- Tareas y ejercicios -
A: En el fragmento sobre la II República, ¿de quién había adoptado Javier Conde las categorías político-constitucionales?
B: Prosigue el fragmento sobre la II República a partir de su última oración.

- Fragmento propuesto -
++++

La II República no pudo ser ajena a estas novedades y todas, de una forma u otra, gravitaron sobre los trabajos de las Cortes constituyentes. Las razones políticas del fracaso de aquel experimento político –que no se explica únicamente por los rifirrafes de los debates parlamentarios17– hay que escudriñarlas en la cuesta abajo política de España desde el siglo XIX.

Javier Conde18, en uno agudo ensayo de interpretación de la Guerra civil y la Dictadura franquista, escribe que la Guerra contra el francés incorporó súbitamente a España al proceso de nacionalización del mando, de dimensión europea. Pero la monarquía resultó finalmente incompatible con la nacionalización del poder, pues esto conllevaba también la nacionalización de la legitimidad política. La solución radical republicana, más que solucionar el problema nacional vino a agravarlo, pues su gran proyecto nacionalizador o europeizador chocó con los antagonismos sociales y el separatismo regional. En este sentido, los factores polemógenos por excelencia que operaban aquellos años, la clase y el hecho diferencial, aniquilaron la idea nacional e hicieron inviable un Estado normal19. Pero la nacionalización del mando coincidió también con su despersonalización (Estado de derecho), proceso que en España avanzó hacia la constitución de un “Estado demoliberal socializante de signo pluralista”20. Conde, que había adoptado las categorías político-constitucionales de Carl Schmitt y razonaba en la inmediata postguerra como un crítico decisionista de la II República, denunció que este régimen, monopolizado por un Derecho político neutral y agnóstico, había degenerado en una “nomocracia despersonalizada”21. Ese fue el “plano inclinado”22 por el que se deslizó, hasta la guerra civil, la forma política que había venido a sustituir, en un proceso entrecortado, a la Monarquía hispánica: el Estado23.

++++

- Extracto de datos -
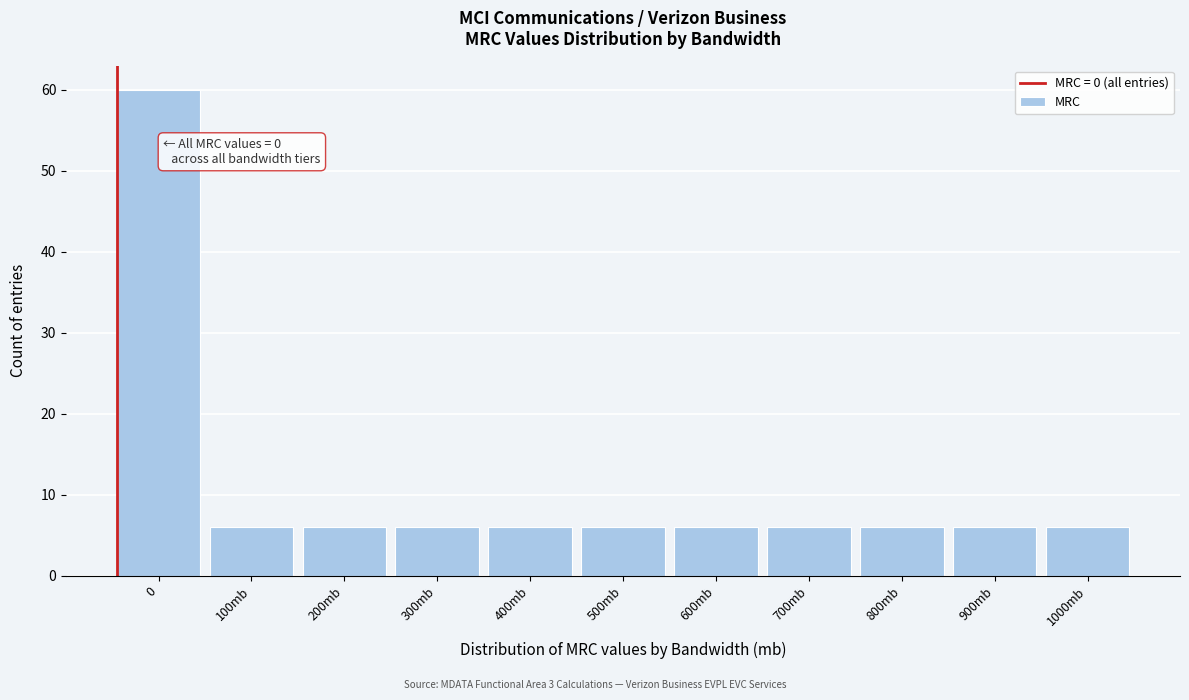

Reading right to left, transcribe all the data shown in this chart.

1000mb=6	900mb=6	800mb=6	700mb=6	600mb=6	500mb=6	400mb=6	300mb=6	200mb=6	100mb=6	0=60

++++

- Tus respuestas -
A: De Carl Schmitt.

B:
III. La nueva constitución española despertó un gran entusiasmo entre muchos publicistas europeos24. Especialmente llamativo fue el interés de Mirkine-Guétzevitch, que en el capítulo que añadió a la edición española de su Les nouvelles tendences du Droit constitutionelle25 afirmaba que «esta Constitución, desde el punto de vista de la técnica constitucional moderna –de la técnica de la libertad, que es para nosotros la base del Derecho constitucional– representa un imponente y armonioso edificio del Estado democrático. Desde el punto de vista de la técnica constitucional, hay que reconocer que la moderna Constitución española es una interesante síntesis de las nuevas tendencias del Derecho constitucional de la post-guerra»26.

Pero su vinculación con la ley fundamental de 1931 es todavía más estrecha, pues «la nueva Constitución española ha sido para el autor de esta obra un acicate científico en el sentido de que muchas ideas constitucionales defendidas en nuestras obras anteriores a la promulgación de la Constitución de 1931, han sido formuladas con una gran elegancia jurídica en diferentes artículos de la referida Constitución»27. En efecto, los lazos de Mirkine-Guétzevitch con la academia jurídica española se estrecharon al principiar la década de los 30, pues además de la traducción de sus obras28 y sus colaboraciones en la Revista de Derecho Público son frecuentes sus visitas a la Universidad Central, en donde impartió varios años un ciclo de conferencias29. En la Universidad Internacional de Verano de Santander leyó también tres conferencias (julio de 1934) sobre “El poder ejecutivo durante los quince últimos años”, cuyo pensamiento director era «la primacía del poder ejecutivo como necesidad técnica de la democracia moderna»30.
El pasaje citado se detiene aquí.